Short exercise: Please answer from the study notes on Daniel: which two nations did Nebuchadnezzar defeat during his first year as emperor?

Reading text:

Daniel’s Training    Nebuchadnezzar’s Reign
First year of captivity in Babylon    Accession year (invasion of Judah)
Second year    First regnal year
Third year     Second regnal year (the dream)

    39.    Nebuchadnezzar was very busy during his first year as emperor. First of all, he had to make sure that there were no significant challengers. He also had to make sure that there was no nation under his control that was trying to rebel by taking advantage of this transition of power. He defeated Egypt and Judah that year. Under such circumstances, it is not surprising that Nebuchadnezzar was disturbed by this dream. The Babylonians made a great science of dream interpretation. They put together large collections of books, describing how the interpretation of dreams should be done. The king kept a group of experts who were supposed to be able to interpret dreams. Notice this comment:
    “In the ancient Near East, the diviners were the academic and religious leaders of the day. As Berossus’s History of Babylonia relates, Mesopotamians believed that the gods had gifted people with knowledge, but they did not give them all knowledge. Divine knowledge remained inaccessible, except through encoded messages that required the expertise of diviners. If the account of Enmeduranki can be taken seriously, Mesopotamians believed that diviners were only able to decode messages because the gods gave them the interpretations.”—Wendy Widder, Daniel, Story of God Bible Commentary (Grand Rapids: Zondervan, 2016), vol. 20, p. 47.—[as quoted in Adult Teachers Sabbath School Bible Study Guide* page 40].§
    40.    But, although God had chosen to give Nebuchadnezzar this important dream, He also arranged it so that Nebuchadnezzar could not remember the dream! That gave God an opportunity to introduce Daniel.
    41.    One thing that appears almost immediately about the significance of the dream:
    In the history of nations the student of God’s word may behold the literal fulfillment of divine prophecy. Babylon, shattered and broken at last, passed away because in prosperity its rulers had regarded themselves as independent of God, and had ascribed the glory of their kingdom to human achievement. The Medo-Persian realm was visited by the wrath of Heaven because in it God’s law had been trampled underfoot. The fear of the Lord had found no place in the hearts of the vast majority of the people. Wickedness, blasphemy, and corruption prevailed. The kingdoms that followed were even more base and corrupt; and these sank lower and still lower in the scale of moral worth.—Ellen G. White, Prophets and Kings* 501.3-502.0.
    42.    Clearly, this massive statue was something which was somewhat familiar to Nebuchadnezzar. After all, it was not long before he tried to put up a massive statue on the plain of Dura, one made completely of gold. (See Daniel 3.)
    43.    It was also known that even prior to the days of Nebuchadnezzar that different metals were used to represent different historical epochs. For example, see Hesiod (ca. 700 B.C.).

Dataset section:
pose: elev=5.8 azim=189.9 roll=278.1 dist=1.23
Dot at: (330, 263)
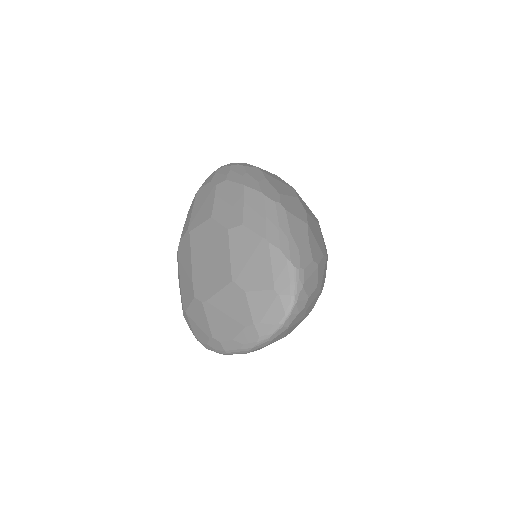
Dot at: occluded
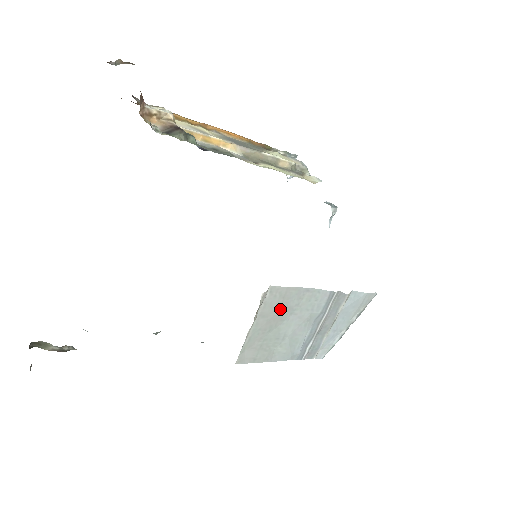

Full solution: Egypt and Judah.